The flipside of the high availability of acceptable ideas is the low availability of the unacceptable. In concentrating members’ attention on acceptable ideas, availability chambers limit their exposure to conflicting facts and arguments. It’s not that unacceptable ideas and facts are unavailable in people’s minds. They are unavailable publicly because they are withheld strategically.
Can you give an example of how availability chambers are causing polarization in the United States today?
Here’s a concrete case.
People who consider immigrants the source of unemployment and other social ills interact exclusively with like-minded immigration opponents within online and offline availability chambers. For their part, people worried about discrimination against immigrants self-select into chambers of immigration supporters.
Within each chamber, different aspects of the issue get communicated and amplified; and different perceptions get concocted, elaborated, and disseminated. In identitarian chambers, one hears that immigrants bring new ideas and that they are hard working. In nativist chambers, one hears that they take away jobs, commit crimes, and absorb public resources.
In each chamber there are people who know that the party lines involve exaggeration. They keep quiet for fear of being criticized and ostracized, or worse. Consequently, we are divided into two communication networks that have radically different views about the value of immigration to American society. Since the two sides rarely talk to each other, the huge gap in views persists indefinitely.
You’ve provided a dark and pessimistic view of current U.S. politics. Is there any room for hope?
A society may have multiple intolerant communities that co-exist in rough balance. That’s where the United States is today. The existing balance could continue indefinitely. The checks and balances grounded in the American Constitution could block their extreme plans. Along the way, elections could shift political power from one side to the other, back and forth.
This see-sawing may continue until one day a charismatic leader of a different mold — say, an American version of French President Emmanuel Macron — appears on the scene.

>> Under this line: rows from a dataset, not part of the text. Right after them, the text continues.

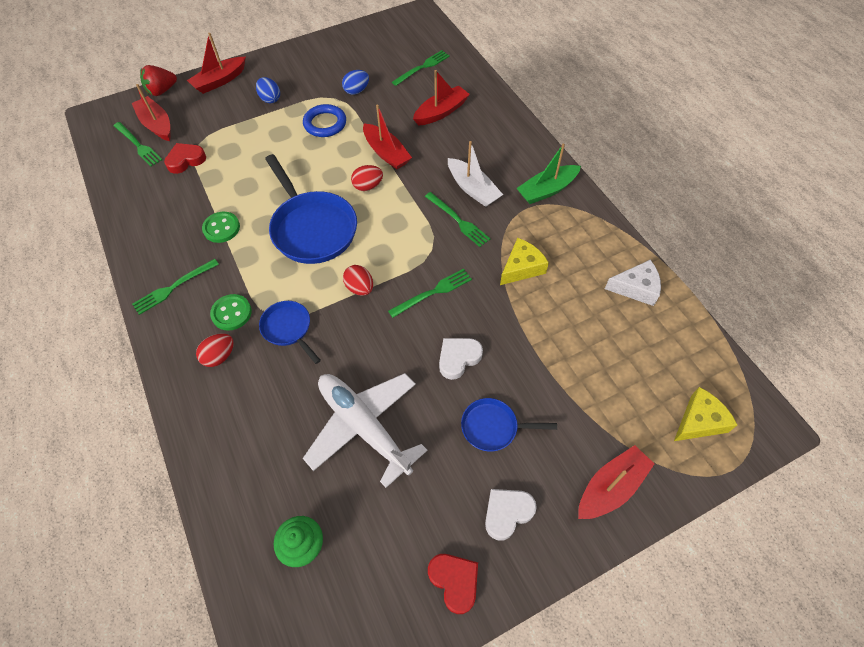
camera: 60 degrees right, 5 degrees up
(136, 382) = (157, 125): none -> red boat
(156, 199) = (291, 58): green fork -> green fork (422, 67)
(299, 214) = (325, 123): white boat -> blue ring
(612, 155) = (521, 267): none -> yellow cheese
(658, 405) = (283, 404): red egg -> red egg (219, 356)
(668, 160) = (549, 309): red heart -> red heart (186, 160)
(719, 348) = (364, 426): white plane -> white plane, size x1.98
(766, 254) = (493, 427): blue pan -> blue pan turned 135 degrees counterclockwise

He or she redefines the country’s challenges and forms a new coalition of moderates. The coalition draws from both of our current intolerant communities and also from the silent crowds that belong to neither community. With old taboos broken, a new political equilibrium is established. Long-festering issues are resolved through give-and-take.
Tens of millions of Americans recognize the dangers of polarization. Many of them are ready to accept middle-of-the road positions on various issues that divide us bitterly. They won’t say so openly now, but the right kind of charismatic leader can give them the courage to start speaking publicly for common sense solutions that involve give-and-take. These “centrist” or “moderate” Americans form a constituency for defending the virtues of dialogue and compromise.